Setzt «1917» nun zum Spurt im Oscar-Rennen an? Was passiert mit «The Irishman»? Fragen, Fragen, Fragen ...
Nach den Golden Globes stellt sich allen Filmfans und der gesamten Branchenpresse wieder einmal die Frage: "Wie ernst nehmen wir das denn jetzt bitte?" Denn einerseits werden die Golden Globes von der breiten Öffentlichkeit massiv in ihrem Status als Oscar-Indikator überschätzt. Die Globes sind ein Glitz-and-Glamour-Award einer fast hundertköpfigen Pressevereinigung, die Academy Awards dagegen werden von Tausenden Filmschaffenden gewählt. Und da zahlreiche der Berufsgruppierungen, die beim Oscar repräsentiert werden, ihre eigenen Gewerkschaftspreise haben und es deutliche Überschneidungen zwischen den Wahlberechtigten bei den Gildenpreisen und den Academy Awards gibt, sind die Gewerkschaftspreise die
wahren, wichtigen Indikatoren.
Dessen ungeachtet: Die Globes sind eine prestigeträchtige und viel beachtete Preisverleihung, die obendrein mitten während des Oscar-Nominierungsprozesses stattfindet. Dadurch haben die Globes Einfluss darauf, welche Filme den Stimmberechtigten ganz frisch in Erinnerung gerufen werden – und im Rahmen von Globes-Partys oder aber auch durch mitreißende Dankesreden lassen sich womöglich Unentschlossene auf dem allerletzten Meter von einem ihrer Favoriten um den Finger wickeln. Gerade dieses Jahr könnte das durchaus von Bedeutung sein (welche Narrative sich hier gerade wirklich entwickelt, weiß die Oscar-Geschichtsschreibung sowieso erst, nachdem der letzte Academy-Umschlag des Jahres geöffnet wurde): Laut zahlreichen Brancheninsidern wurden sich dieses Jahr erst in letzter Sekunde viele Academy-Mitglieder dessen bewusst, dass gerade Zeit für's Nominieren ist.
Soll heißen: Globes-Gewinner wie Sam Mendes fesselnder Weltkriegsfilm
«1917», der so gestaltet ist, als würden wir in einer langen Plansequenz und unmittelbar die unfassbaren Leiden zweier Soldaten miterleben, könnten durch die Preisgala an Zugkraft gewonnen haben. Man muss nämlich bedenken, dass «1917» sehr spät im Oscar-Rennen gestartet ist und daher bislang von vereinzelten Experten nur eine geringe Chance ausgerechnet bekommen haben – denn was nur wenige Leute gesehen haben, kann auch nur von wenigen gewählt werden.

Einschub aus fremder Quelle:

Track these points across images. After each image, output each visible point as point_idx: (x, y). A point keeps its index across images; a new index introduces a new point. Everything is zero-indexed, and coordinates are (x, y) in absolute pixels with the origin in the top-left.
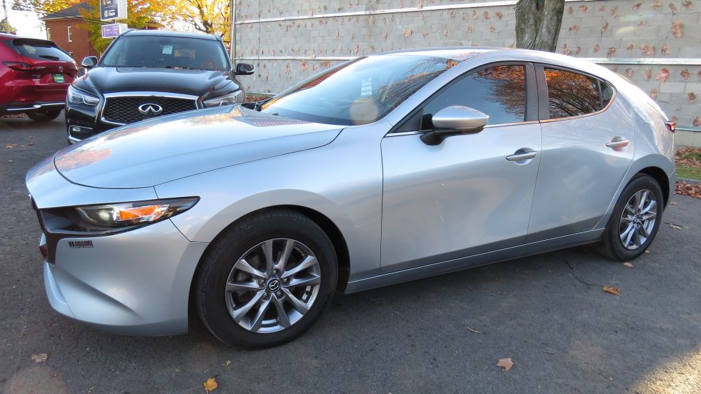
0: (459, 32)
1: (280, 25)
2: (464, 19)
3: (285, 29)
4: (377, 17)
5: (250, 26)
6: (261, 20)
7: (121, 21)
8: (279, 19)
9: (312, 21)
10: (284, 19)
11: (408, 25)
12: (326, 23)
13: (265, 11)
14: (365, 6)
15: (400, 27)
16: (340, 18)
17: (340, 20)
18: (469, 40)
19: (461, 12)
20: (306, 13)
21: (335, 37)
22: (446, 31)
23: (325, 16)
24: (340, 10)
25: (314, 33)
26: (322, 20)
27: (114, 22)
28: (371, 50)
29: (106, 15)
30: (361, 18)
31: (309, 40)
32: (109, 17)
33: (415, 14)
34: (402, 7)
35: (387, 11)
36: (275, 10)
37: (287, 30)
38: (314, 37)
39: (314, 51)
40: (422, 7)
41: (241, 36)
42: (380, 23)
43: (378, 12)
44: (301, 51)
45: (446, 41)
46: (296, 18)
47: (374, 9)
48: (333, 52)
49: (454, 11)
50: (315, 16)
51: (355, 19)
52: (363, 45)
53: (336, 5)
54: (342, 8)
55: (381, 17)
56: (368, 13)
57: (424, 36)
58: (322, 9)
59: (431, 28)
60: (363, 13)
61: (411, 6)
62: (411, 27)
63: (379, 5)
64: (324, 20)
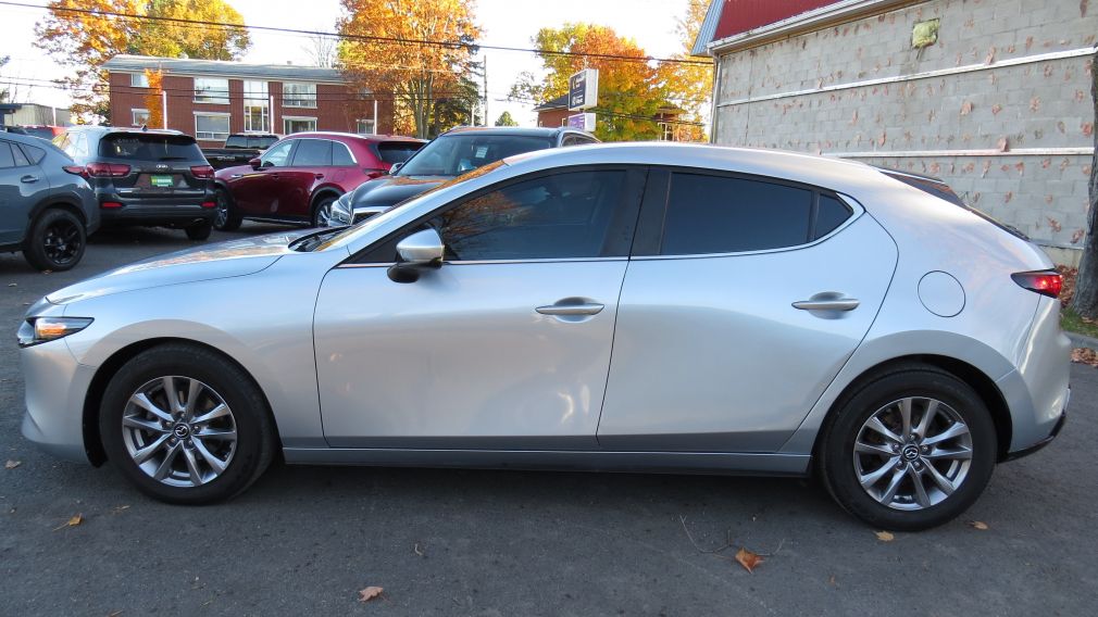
0: (1059, 102)
1: (776, 106)
2: (1068, 77)
3: (782, 112)
4: (917, 84)
5: (736, 108)
6: (753, 99)
7: (590, 110)
8: (775, 96)
9: (820, 97)
10: (779, 95)
11: (967, 95)
12: (840, 98)
13: (758, 86)
14: (899, 68)
15: (954, 98)
16: (861, 89)
17: (861, 92)
18: (1076, 116)
19: (1063, 65)
20: (812, 84)
21: (852, 121)
22: (1032, 101)
23: (839, 87)
24: (861, 76)
25: (822, 116)
26: (834, 93)
27: (582, 110)
28: (904, 139)
29: (574, 103)
30: (893, 86)
31: (814, 127)
32: (577, 105)
33: (980, 75)
34: (959, 65)
35: (934, 73)
36: (771, 83)
37: (785, 113)
38: (821, 122)
39: (819, 143)
40: (992, 61)
41: (724, 124)
42: (922, 94)
43: (918, 76)
44: (801, 145)
45: (1033, 120)
46: (797, 93)
47: (913, 72)
48: (847, 144)
49: (1051, 64)
50: (825, 89)
51: (883, 88)
52: (893, 131)
53: (855, 68)
54: (865, 73)
55: (924, 84)
56: (903, 78)
57: (995, 112)
58: (836, 77)
59: (1007, 98)
60: (896, 78)
61: (975, 62)
62: (973, 97)
63: (922, 64)
64: (837, 94)
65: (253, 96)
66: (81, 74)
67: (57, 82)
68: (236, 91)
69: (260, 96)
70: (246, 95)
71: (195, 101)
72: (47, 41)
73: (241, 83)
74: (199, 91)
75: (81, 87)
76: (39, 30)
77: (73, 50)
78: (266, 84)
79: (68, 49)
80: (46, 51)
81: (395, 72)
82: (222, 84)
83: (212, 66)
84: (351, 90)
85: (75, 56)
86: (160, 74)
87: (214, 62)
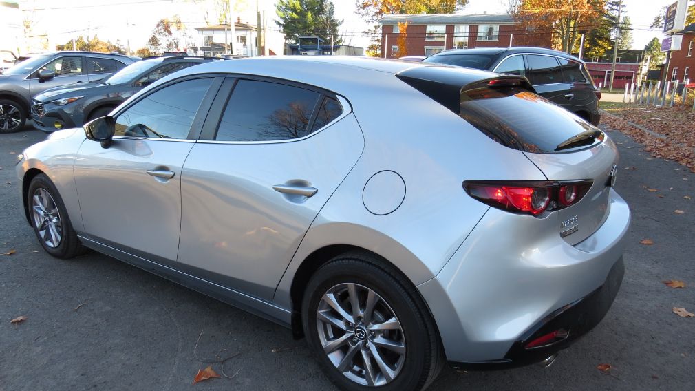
29: (667, 28)
32: (669, 30)
65: (460, 35)
66: (376, 27)
67: (365, 32)
68: (450, 32)
69: (464, 35)
70: (455, 35)
71: (426, 40)
72: (361, 10)
73: (476, 27)
74: (430, 34)
75: (376, 35)
76: (358, 4)
77: (374, 14)
78: (468, 27)
79: (371, 14)
80: (360, 15)
81: (552, 14)
82: (442, 29)
83: (438, 18)
84: (518, 27)
85: (375, 18)
86: (406, 25)
87: (445, 15)
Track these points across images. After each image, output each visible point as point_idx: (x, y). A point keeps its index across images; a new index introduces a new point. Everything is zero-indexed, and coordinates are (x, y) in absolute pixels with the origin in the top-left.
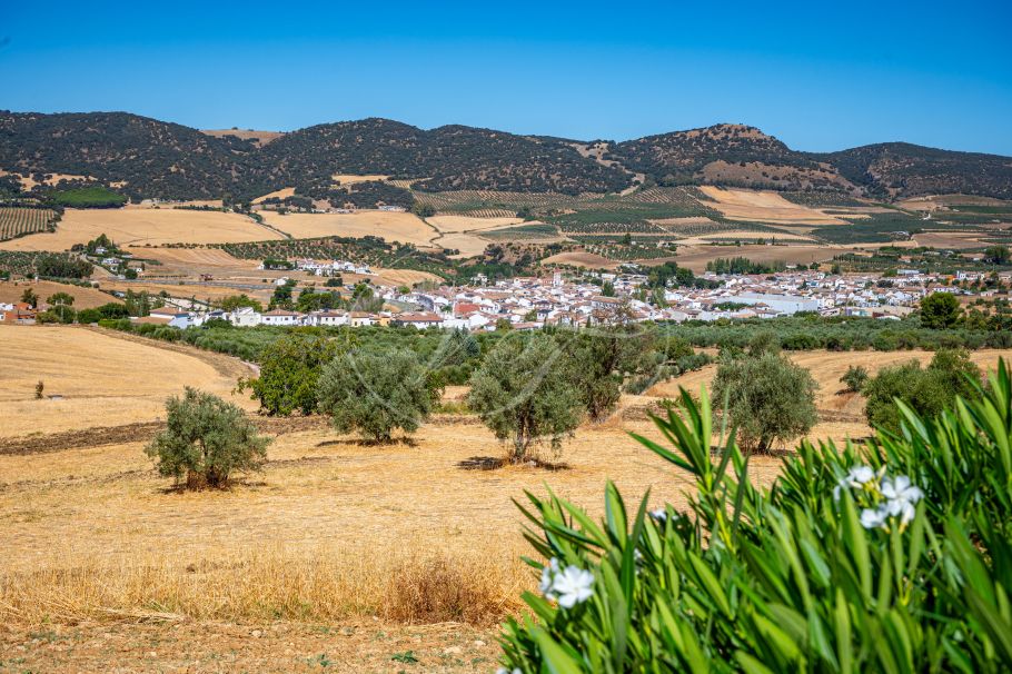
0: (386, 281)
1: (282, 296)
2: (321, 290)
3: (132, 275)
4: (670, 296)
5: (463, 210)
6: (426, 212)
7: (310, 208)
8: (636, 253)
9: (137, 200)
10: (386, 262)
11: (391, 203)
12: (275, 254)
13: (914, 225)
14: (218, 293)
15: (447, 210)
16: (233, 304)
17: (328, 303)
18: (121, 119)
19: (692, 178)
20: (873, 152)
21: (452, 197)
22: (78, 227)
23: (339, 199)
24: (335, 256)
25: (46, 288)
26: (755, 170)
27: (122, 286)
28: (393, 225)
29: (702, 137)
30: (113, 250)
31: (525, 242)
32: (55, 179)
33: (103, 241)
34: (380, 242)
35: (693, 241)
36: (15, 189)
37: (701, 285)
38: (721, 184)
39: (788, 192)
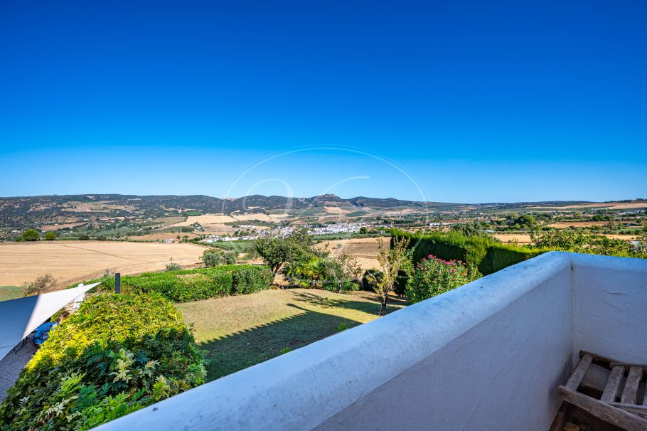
0: (259, 229)
1: (236, 233)
2: (245, 231)
3: (203, 230)
4: (316, 229)
5: (275, 213)
6: (268, 214)
7: (243, 214)
8: (311, 221)
9: (205, 214)
10: (260, 225)
11: (261, 212)
12: (234, 225)
13: (365, 213)
14: (222, 234)
15: (272, 213)
16: (224, 236)
17: (246, 234)
18: (201, 197)
19: (322, 205)
20: (357, 199)
21: (273, 211)
22: (191, 220)
23: (249, 212)
24: (248, 224)
25: (182, 234)
26: (334, 203)
27: (201, 233)
28: (261, 217)
29: (324, 197)
30: (199, 225)
31: (288, 220)
32: (186, 210)
33: (197, 223)
34: (258, 221)
35: (322, 218)
36: (177, 213)
37: (323, 227)
38: (328, 206)
39: (340, 206)
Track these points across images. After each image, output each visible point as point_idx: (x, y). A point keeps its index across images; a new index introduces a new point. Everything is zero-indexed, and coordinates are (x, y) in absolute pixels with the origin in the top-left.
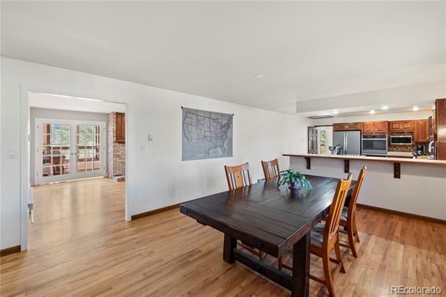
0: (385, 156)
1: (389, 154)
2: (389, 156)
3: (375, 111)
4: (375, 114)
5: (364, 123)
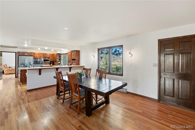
0: (42, 67)
1: (44, 65)
2: (44, 67)
3: (40, 48)
4: (40, 50)
5: (34, 53)
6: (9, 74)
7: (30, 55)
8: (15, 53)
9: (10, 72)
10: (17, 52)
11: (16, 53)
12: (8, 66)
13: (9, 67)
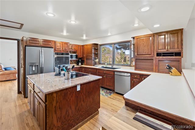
6: (5, 81)
7: (47, 44)
8: (16, 41)
9: (6, 78)
10: (20, 38)
11: (18, 41)
12: (3, 67)
13: (6, 69)
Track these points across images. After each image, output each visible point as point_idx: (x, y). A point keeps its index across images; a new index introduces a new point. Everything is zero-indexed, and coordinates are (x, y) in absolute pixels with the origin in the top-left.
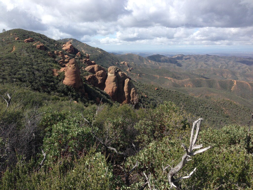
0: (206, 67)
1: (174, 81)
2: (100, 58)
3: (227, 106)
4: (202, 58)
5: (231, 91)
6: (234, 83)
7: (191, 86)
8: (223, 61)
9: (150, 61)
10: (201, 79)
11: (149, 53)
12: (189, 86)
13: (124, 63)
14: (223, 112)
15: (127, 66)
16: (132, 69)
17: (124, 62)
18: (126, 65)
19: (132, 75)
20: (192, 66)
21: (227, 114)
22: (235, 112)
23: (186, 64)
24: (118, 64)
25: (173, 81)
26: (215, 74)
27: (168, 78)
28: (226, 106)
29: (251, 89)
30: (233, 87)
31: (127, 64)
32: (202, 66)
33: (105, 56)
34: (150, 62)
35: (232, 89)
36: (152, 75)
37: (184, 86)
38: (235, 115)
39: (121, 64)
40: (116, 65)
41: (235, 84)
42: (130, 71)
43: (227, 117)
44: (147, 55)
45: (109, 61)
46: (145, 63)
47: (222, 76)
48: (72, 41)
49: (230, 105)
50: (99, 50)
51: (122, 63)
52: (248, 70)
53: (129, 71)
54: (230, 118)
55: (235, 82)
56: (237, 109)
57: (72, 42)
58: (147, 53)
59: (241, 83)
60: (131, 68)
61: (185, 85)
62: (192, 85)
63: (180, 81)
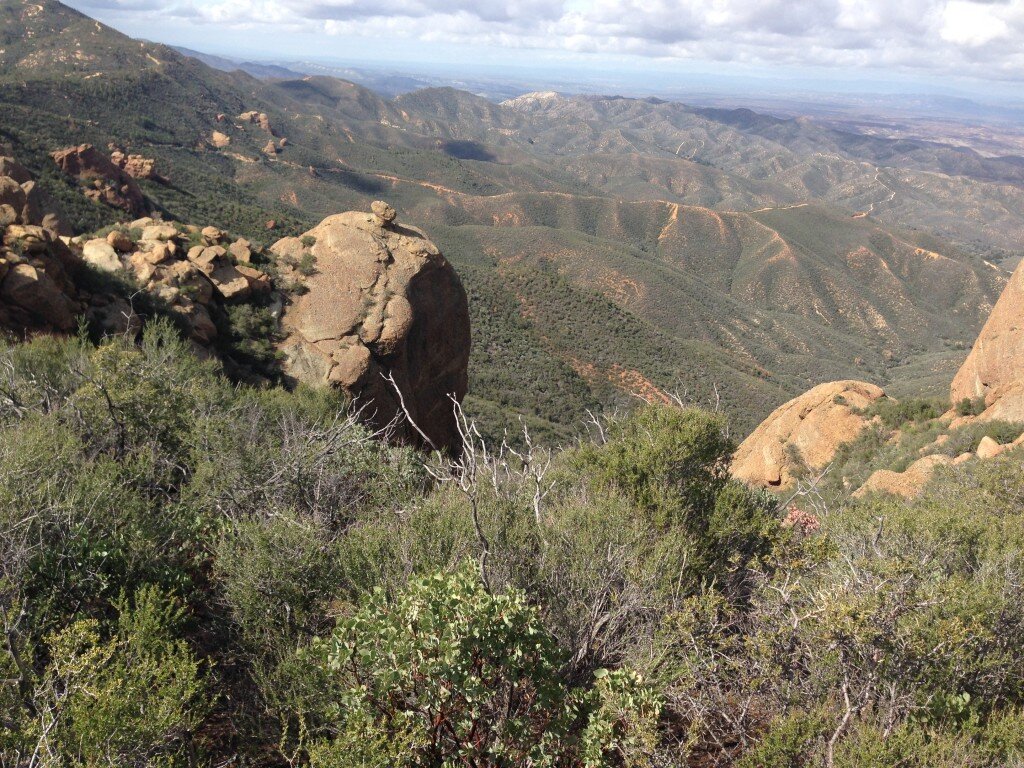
0: (628, 150)
1: (457, 200)
2: (146, 91)
3: (535, 292)
4: (625, 109)
5: (657, 242)
6: (671, 214)
7: (516, 220)
8: (701, 126)
9: (404, 114)
10: (557, 196)
11: (435, 78)
12: (510, 223)
13: (253, 119)
14: (517, 310)
15: (269, 133)
16: (285, 144)
17: (253, 113)
18: (263, 127)
19: (286, 168)
20: (578, 143)
21: (529, 317)
22: (557, 313)
23: (553, 134)
24: (227, 121)
25: (451, 202)
26: (644, 177)
27: (435, 188)
28: (533, 291)
29: (723, 237)
30: (666, 228)
31: (266, 121)
32: (612, 144)
33: (168, 82)
34: (408, 118)
35: (661, 237)
36: (371, 171)
37: (491, 222)
38: (554, 322)
39: (241, 122)
40: (219, 124)
41: (674, 217)
42: (278, 151)
43: (525, 328)
44: (424, 83)
45: (184, 106)
46: (384, 122)
47: (669, 185)
48: (41, 8)
49: (547, 289)
50: (153, 55)
51: (246, 116)
52: (774, 168)
53: (274, 154)
54: (532, 332)
55: (675, 211)
56: (568, 301)
57: (43, 12)
58: (426, 77)
59: (696, 216)
60: (283, 140)
61: (496, 218)
62: (520, 217)
63: (479, 199)
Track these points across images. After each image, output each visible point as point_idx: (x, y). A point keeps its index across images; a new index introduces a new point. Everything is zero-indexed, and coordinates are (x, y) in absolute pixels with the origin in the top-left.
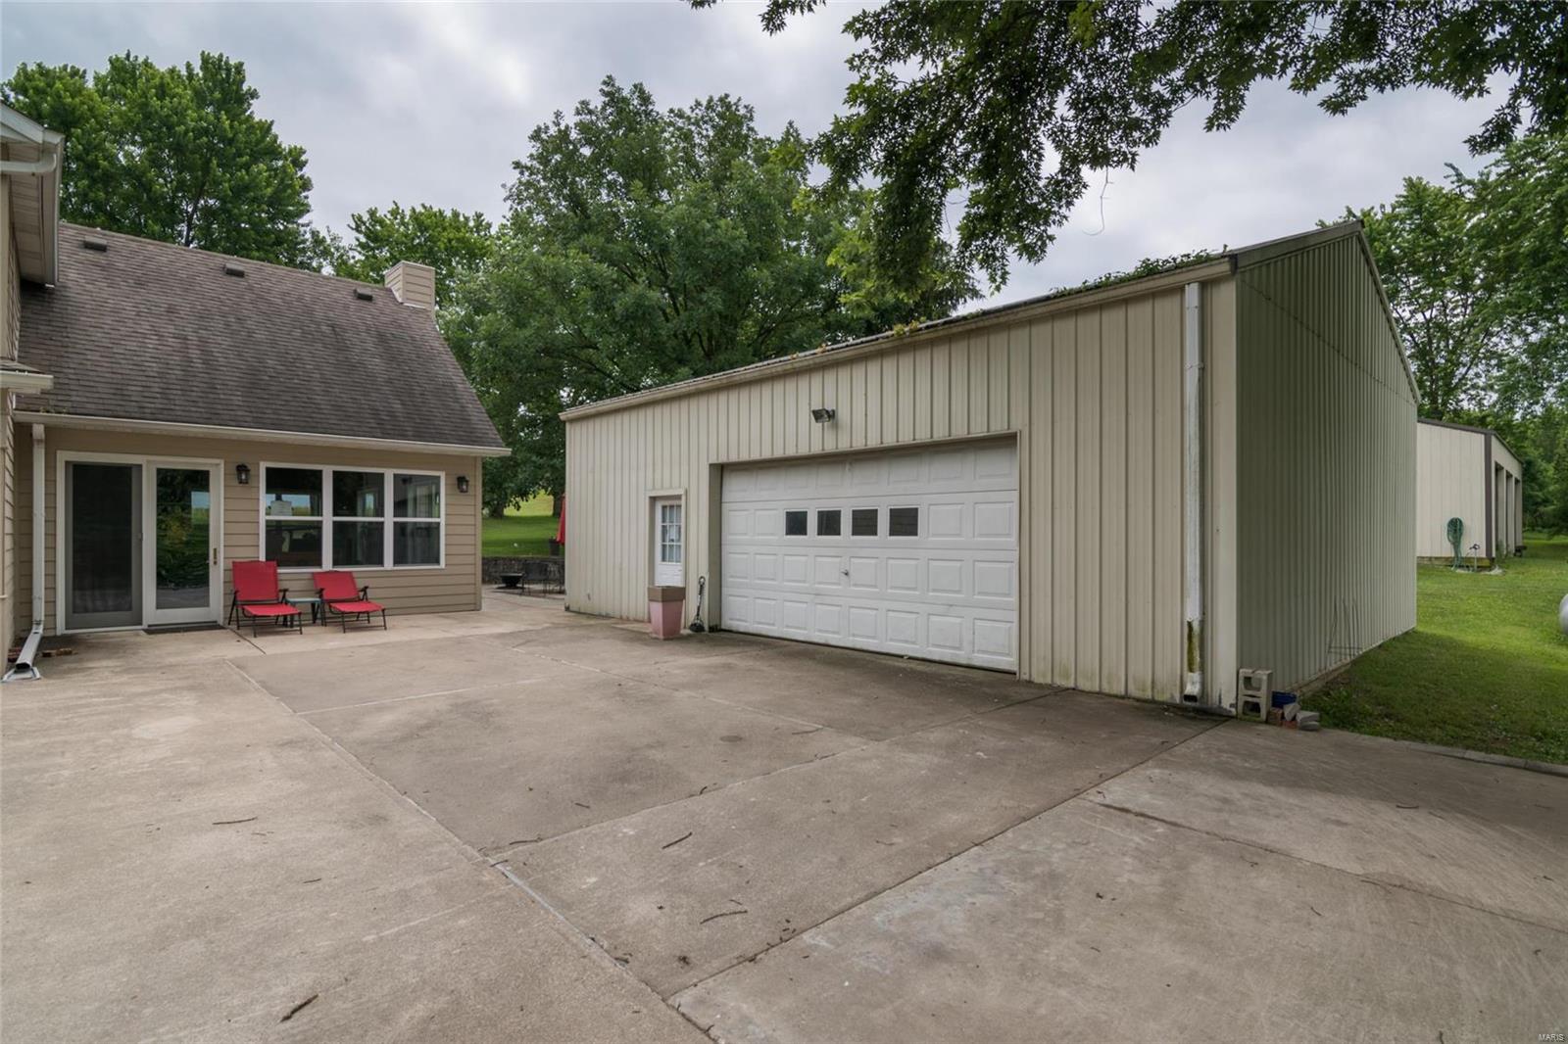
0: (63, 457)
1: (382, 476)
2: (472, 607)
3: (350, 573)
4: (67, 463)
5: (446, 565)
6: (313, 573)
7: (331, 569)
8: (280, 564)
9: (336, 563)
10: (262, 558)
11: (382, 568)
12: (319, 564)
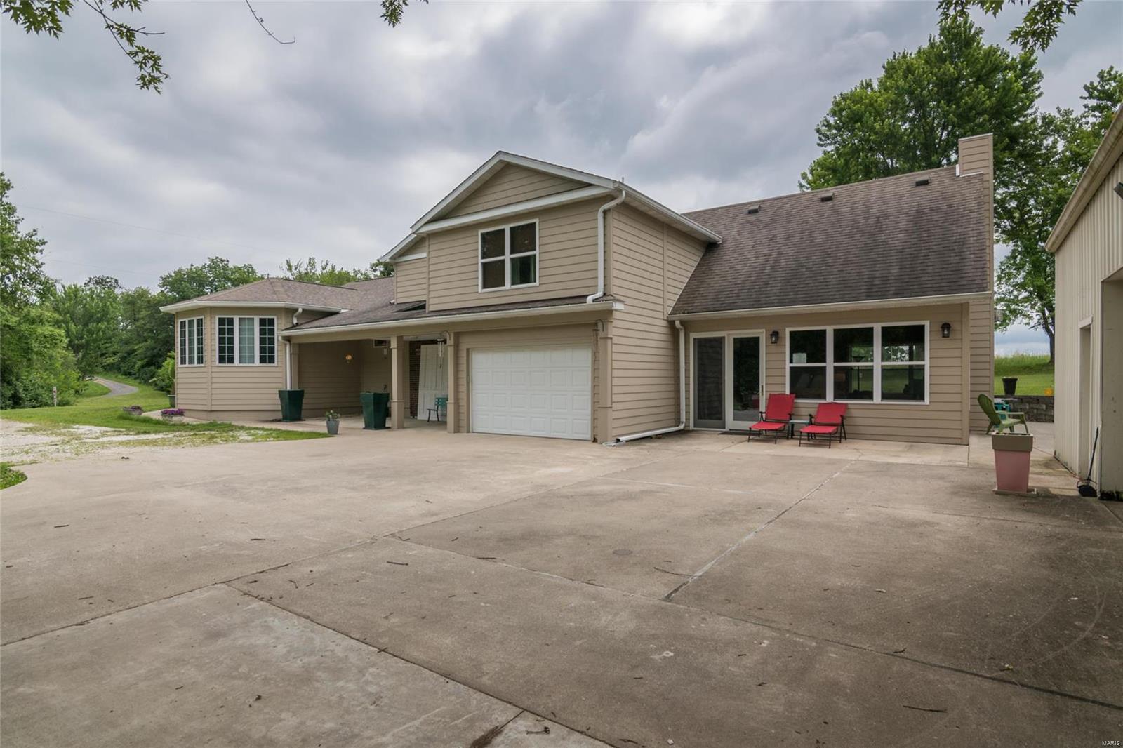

Da «1917» aber sogleich zwei Globes abgeräumt hat (den für das beste Drama und den für die beste Regie) kramen womöglich nun einige Academy-Mitglieder in ihrem Stapel mit Screenern und ziehen den Film raus, um nachzugucken, was der Hype denn nun soll.
Nüchterner betrachtet spricht der «1917»-Sieg aber auch noch eine Sprache: Sam Mendes' Film ist ein filmtechnisch beeindruckender und emotional aufwühlender Film, hat aber nicht den Glanz und Glamour eines "Martin Scorsese hat die Speerspitze des Gangsterkinos wiedervereint" («The Irishman») oder einer immens erfolgreichen Comicadaption («Joker»). Diese beiden Titel wären näher liegende Globe-Gewinner gewesen – wenn «1917» also schon bei der Hollywood Foreign Press Association so durch die Decke ging, wie sehr muss der Film dann erst bei der Academy funktionieren, die eher auf seiner Wellenlänge liegen dürfte?
Ansonsten: Taron Egerton, dem pessimistischere Stimmen bislang zugetraut haben, bei den Oscar-Nominierungen übergangen zu werden, sollte seine Position durch den Globes-Gewinn für
«Rocketman» gestärkt haben und wer bisher
«Mister Link» in seiner Oscar-Prognose für den besten Animationsfilm nicht auf dem Schirm hatte, dürfte die Stop-Motion-Produktion nun nach ihrem Sieg wohl wieder in die Nominierungen packen.
Pessimistischer aus dem Wochenende werden dagegen die Fans von
«Knives Out» gehen: Als mit Stars bespickter Krimi ist Rian Johnsons globaler Hit wie gemacht für die Globes – wenn die HFPA dem Film also schon keinen Preis gönnt, stehen die Chancen für eine überraschend große Präsenz bei den Oscar-Nominierungen eher mau. Aber was soll's:
Offenbar wird Benoit Blanc eine zweite Chance erhalten.